SUPPLIED DATA: Begin

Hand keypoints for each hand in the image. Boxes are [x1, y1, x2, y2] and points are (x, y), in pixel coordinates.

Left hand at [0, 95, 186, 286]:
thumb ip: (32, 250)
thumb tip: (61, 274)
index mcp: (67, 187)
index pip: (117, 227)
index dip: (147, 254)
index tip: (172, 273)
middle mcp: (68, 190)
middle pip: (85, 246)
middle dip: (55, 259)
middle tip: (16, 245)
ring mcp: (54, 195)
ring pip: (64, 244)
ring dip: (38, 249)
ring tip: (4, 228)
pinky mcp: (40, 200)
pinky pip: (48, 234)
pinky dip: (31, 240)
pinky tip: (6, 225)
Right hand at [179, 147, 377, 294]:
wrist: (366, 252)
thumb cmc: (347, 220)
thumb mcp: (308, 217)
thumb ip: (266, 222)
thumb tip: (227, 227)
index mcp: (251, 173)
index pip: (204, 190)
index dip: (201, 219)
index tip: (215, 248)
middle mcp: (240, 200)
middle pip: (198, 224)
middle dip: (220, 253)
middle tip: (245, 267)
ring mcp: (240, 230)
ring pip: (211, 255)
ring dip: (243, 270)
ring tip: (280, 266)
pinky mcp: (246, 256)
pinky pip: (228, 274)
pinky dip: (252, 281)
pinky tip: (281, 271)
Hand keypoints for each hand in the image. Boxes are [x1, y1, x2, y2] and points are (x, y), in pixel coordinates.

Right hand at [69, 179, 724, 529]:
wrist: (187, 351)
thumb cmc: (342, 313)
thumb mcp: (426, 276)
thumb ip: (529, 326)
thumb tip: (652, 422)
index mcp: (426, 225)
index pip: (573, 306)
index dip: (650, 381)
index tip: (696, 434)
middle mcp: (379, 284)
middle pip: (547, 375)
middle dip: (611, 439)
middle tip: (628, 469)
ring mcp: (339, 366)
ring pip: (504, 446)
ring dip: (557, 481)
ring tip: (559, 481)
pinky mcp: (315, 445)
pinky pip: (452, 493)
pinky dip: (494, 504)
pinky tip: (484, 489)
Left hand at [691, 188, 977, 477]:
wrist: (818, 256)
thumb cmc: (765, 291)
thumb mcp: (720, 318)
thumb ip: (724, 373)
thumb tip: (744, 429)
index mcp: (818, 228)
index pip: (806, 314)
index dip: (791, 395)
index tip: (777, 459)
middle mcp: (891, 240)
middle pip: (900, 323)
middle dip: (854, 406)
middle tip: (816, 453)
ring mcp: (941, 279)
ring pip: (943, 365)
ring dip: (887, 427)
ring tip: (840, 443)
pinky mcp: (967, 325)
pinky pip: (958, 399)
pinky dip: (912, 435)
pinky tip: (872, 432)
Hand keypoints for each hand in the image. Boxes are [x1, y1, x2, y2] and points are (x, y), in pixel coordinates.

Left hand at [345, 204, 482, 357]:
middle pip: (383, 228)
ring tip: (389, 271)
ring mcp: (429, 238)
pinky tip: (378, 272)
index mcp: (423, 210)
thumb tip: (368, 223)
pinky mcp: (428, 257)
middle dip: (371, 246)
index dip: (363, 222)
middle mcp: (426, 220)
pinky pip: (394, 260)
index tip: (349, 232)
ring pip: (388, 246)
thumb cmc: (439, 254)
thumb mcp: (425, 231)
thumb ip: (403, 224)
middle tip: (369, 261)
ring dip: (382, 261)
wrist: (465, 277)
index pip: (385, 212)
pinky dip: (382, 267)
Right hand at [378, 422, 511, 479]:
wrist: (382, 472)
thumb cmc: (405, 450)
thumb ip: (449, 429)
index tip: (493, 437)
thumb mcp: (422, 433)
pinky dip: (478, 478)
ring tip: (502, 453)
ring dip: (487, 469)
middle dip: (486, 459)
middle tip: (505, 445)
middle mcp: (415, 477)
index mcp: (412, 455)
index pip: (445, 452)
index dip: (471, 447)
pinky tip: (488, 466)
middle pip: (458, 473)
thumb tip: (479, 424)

SUPPLIED DATA: End

[PROBLEM DESCRIPTION]: Word for word, restate each line of the material.

[WRITTEN ANSWER]:
Hand keypoints for each hand in the image. Boxes are [x1, y1, x2, y2] and points are (x, y), in pixel coordinates.

Left hand at [0, 95, 186, 286]:
thumb ip: (32, 250)
thumb tip: (61, 274)
index mcp: (67, 187)
index pip: (117, 227)
index dip: (147, 254)
index tip: (172, 273)
middle mcp: (68, 190)
middle pip: (85, 246)
middle dip: (55, 259)
middle tip: (16, 245)
ring mcp: (54, 195)
ring pip: (64, 244)
ring dip: (38, 249)
ring tip: (4, 228)
pinky mcp: (40, 200)
pinky pip: (48, 234)
pinky dip: (31, 240)
pinky tip: (6, 225)
Right hand at [179, 147, 377, 294]:
wrist: (366, 252)
thumb cmc: (347, 220)
thumb mcp: (308, 217)
thumb ip: (266, 222)
thumb tip: (227, 227)
index mcp: (251, 173)
index pip: (204, 190)
index dip: (201, 219)
index tip: (215, 248)
middle mcp: (240, 200)
middle pip: (198, 224)
middle dip: (220, 253)
middle tip: (245, 267)
ring mcp: (240, 230)
ring pip: (211, 255)
ring dip: (243, 270)
ring tip: (280, 266)
pinky mcp: (246, 256)
pinky pip: (228, 274)
pinky dip: (252, 281)
pinky tip: (281, 271)
Hand keypoints for each hand in the image. Boxes are [x1, y1, x2, y2] and points are (x, y), in pixel coordinates.

Right hand at [69, 179, 724, 529]:
wrist: (187, 351)
thumb cmc: (342, 313)
thumb mcp: (426, 276)
thumb ip: (529, 326)
thumb tip: (652, 422)
index mcp: (426, 225)
index pip: (573, 306)
index dip: (650, 381)
index tip: (696, 434)
middle mcp: (379, 284)
middle pip: (547, 375)
middle dip: (611, 439)
middle tip: (628, 469)
ring mcp: (339, 366)
ring pip: (504, 446)
ring dip: (557, 481)
ring tip: (559, 481)
pinky mcp: (315, 445)
pinky pip: (452, 493)
pinky dip: (494, 504)
pinky tip: (484, 489)
Left hand at [691, 188, 977, 477]:
wrist: (818, 256)
thumb cmc: (765, 291)
thumb mcp: (720, 318)
thumb ip: (724, 373)
thumb tip: (744, 429)
index mcp: (818, 228)
index pip: (806, 314)
index dip: (791, 395)
index tip: (777, 459)
middle mcp: (891, 240)
middle pip: (900, 323)
middle dip: (854, 406)
middle tip: (816, 453)
ring mcp: (941, 279)
ring pip: (943, 365)
ring dip: (887, 427)
ring tip: (840, 443)
pinky mcp: (967, 325)
pinky pip: (958, 399)
pinky dip: (912, 435)
pinky tip: (872, 432)
Hand keypoints for each hand in the image. Boxes are [x1, y1, x2, y2] and points are (x, y), in pixel coordinates.

Left hand at [345, 204, 482, 357]:
middle pip: (383, 228)
ring tip: (389, 271)
ring mcp: (429, 238)
pinky tip: (378, 272)
index mcp: (423, 210)
thumb tip: (368, 223)
pinky mcp: (428, 257)
middle dip: (371, 246)
index dip: (363, 222)
middle mcp: (426, 220)
pinky pip: (394, 260)
index tip: (349, 232)
ring pip: (388, 246)
thumb cmc: (439, 254)
thumb mcp: (425, 231)
thumb ip: (403, 224)
middle tip: (369, 261)
ring dip: (382, 261)
wrist: (465, 277)
index pip: (385, 212)
pinky dip: (382, 267)
Right hand at [378, 422, 511, 479]:
wrist: (382, 472)
thumb cmc: (405, 450)
thumb ip: (449, 429)
index tip: (493, 437)
thumb mcp: (422, 433)
pinky dip: (478, 478)
ring tip: (502, 453)
ring dip: (487, 469)
middle dip: (486, 459)
middle tip: (505, 445)
middle mcp: (415, 477)
index mcp: (412, 455)
index pip: (445, 452)
index dip: (471, 447)
pinky tip: (488, 466)
middle pip: (458, 473)
thumb tip: (479, 424)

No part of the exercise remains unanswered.